Al momento della morte di Gail, la Zappa Family rilasciò questa unica dichiarazione:
Gail Zappa
1 gennaio 1945 – 7 ottobre 2015
Gail Zappa, nata Adelaide Gail Sloatman, 70 anni, ha lasciato questa terra pacificamente a casa sua mercoledì 7 ottobre 2015, circondata dai suoi figli.
Sposata con Frank Zappa all’età di 22 anni, Gail era una pioniera scalza con gli occhi da cerbiatto, che dava uguale valore alle sue responsabilità domestiche e professionali come matriarca della famiglia e sovrintendente di tutte le imprese Zappa. Ha collaborato con suo marito nel mondo della musica mentre cresceva i loro figli Moon Unit, Dweezil, Ahmet e Diva.
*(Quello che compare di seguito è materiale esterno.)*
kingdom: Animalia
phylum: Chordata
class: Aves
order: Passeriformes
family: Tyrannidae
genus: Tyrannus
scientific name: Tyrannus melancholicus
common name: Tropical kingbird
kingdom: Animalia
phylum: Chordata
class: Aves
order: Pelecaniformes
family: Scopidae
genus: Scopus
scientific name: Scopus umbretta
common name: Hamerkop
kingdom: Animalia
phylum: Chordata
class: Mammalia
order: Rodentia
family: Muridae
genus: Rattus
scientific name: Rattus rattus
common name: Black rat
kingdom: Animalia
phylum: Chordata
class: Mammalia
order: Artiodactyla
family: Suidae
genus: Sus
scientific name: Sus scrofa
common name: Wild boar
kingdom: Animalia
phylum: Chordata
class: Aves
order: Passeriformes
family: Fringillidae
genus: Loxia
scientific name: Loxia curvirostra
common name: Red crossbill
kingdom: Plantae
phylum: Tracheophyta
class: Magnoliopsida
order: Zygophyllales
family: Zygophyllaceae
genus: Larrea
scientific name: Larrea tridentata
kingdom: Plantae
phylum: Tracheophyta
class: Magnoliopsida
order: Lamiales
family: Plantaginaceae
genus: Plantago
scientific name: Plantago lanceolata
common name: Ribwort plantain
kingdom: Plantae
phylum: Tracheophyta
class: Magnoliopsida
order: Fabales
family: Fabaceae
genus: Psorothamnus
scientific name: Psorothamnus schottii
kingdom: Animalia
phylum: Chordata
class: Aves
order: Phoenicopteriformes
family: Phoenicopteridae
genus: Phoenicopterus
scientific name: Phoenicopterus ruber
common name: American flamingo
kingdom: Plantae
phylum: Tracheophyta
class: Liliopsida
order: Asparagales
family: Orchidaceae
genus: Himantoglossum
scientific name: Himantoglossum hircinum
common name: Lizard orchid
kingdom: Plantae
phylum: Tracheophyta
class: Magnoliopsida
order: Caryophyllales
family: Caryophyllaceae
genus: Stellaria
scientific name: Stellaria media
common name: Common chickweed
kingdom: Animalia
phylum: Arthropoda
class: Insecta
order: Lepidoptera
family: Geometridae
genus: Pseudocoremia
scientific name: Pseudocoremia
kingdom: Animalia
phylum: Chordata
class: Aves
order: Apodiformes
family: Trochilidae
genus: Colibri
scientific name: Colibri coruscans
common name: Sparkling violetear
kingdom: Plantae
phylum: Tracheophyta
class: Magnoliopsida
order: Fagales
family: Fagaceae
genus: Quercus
Gail ha svolto con entusiasmo il suo ruolo di custode della vita creativa di suo marito. Dopo la morte di Frank Zappa, ha cercato di tutelare l’eredità di uno dei principali compositori e musicisti americani del XX° secolo. Mentre conduceva intricate trattative legali con le società come nonna dello Zappa Family Trust, non ha mai mancato di trasmettere il senso dell’umorismo che era parte integrante della sua personalità indomabile e formidabile.
Gail si autodefiniva un’assurda pagana, era motivata dall’amore in tutti gli aspetti della sua vita, manteneva la sua autenticità intatta, indomita: si è dimostrata una donna forte e dura nel mondo della musica e della politica.
Gail sarà per sempre identificata come una figura chiave nella rinascita creativa di Laurel Canyon. I ricordi che lascia dietro di sé sono la sua stessa forma d’arte. La sua intelligenza bruciante, il sorriso indimenticabile, la folta e lunga chioma ed i lunghi velluti neri lasciano dietro di sé una scia confusa.
“Tutti quelli che mi intervistano non sanno un cazzo di quello che facciamo. Entrano sempre e dicono ‘Ciao! Chi sei?’ “ (Frank Zappa).
Sembra che non solo le emittenti siano ‘sorde’ alla musica dei Mothers of Invention, ma non vogliono nemmeno che il pubblico la ascolti e sono riuscite a tenere i dischi dei Mothers fuori dai programmi radiofonici il più possibile.